Unique transcriptional changes in coagulation cascade genes in SARS-CoV-2-infected lung epithelial cells: A potential factor in COVID-19 coagulopathies.

Why was this study done?: Severe acute respiratory syndrome coronavirus 2 (SARS-CoV-2) has rapidly become a global pandemic.In addition to the acute pulmonary symptoms of COVID-19 (the disease associated with SARS-CoV-2 infection), pulmonary and distal coagulopathies have caused morbidity and mortality in many patients.Currently, the molecular pathogenesis underlying COVID-19 associated coagulopathies are unknown.

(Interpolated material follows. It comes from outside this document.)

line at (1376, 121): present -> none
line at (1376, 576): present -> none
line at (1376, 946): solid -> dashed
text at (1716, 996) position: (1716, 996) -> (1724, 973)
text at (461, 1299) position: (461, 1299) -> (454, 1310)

Understanding the molecular basis of dysregulated blood coagulation during SARS-CoV-2 infection may help promote new therapeutic strategies to mitigate these complications in COVID-19 patients.What did the researchers do and find?: We analyzed three publicly available RNA sequencing datasets to identify possible molecular etiologies of COVID-19 associated coagulopathies. These data sets include sequencing libraries from clinically isolated samples of bronchoalveolar lavage fluid (BALF) and peripheral blood mononuclear cells (PBMCs) from SARS-CoV-2 positive patients and healthy controls. We also analyzed a publicly available RNA sequencing dataset derived from in vitro SARS-CoV-2 infected primary normal human bronchial epithelial (NHBE) cells and mock infected samples. Pathway analysis of both NHBE and BALF differential gene expression gene sets. We found that SARS-CoV-2 infection induces the activation of the extrinsic blood coagulation cascade and suppression of the plasminogen activation system in both NHBEs and cells isolated from the BALF. PBMCs did not differentially express genes regulating blood coagulation.Comparison with influenza A virus (IAV)-infected NHBEs revealed that the regulation of the extrinsic blood coagulation cascade is unique to SARS-CoV-2, and not seen with IAV infection.What do these findings mean?: The hyper-activation of the extrinsic blood coagulation cascade and the suppression of the plasminogen activation system in SARS-CoV-2 infected epithelial cells may drive diverse coagulopathies in the lung and distal organ systems.The gene transcription pattern in SARS-CoV-2 infected epithelial cells is distinct from IAV infected epithelial cells with regards to the regulation of blood coagulation.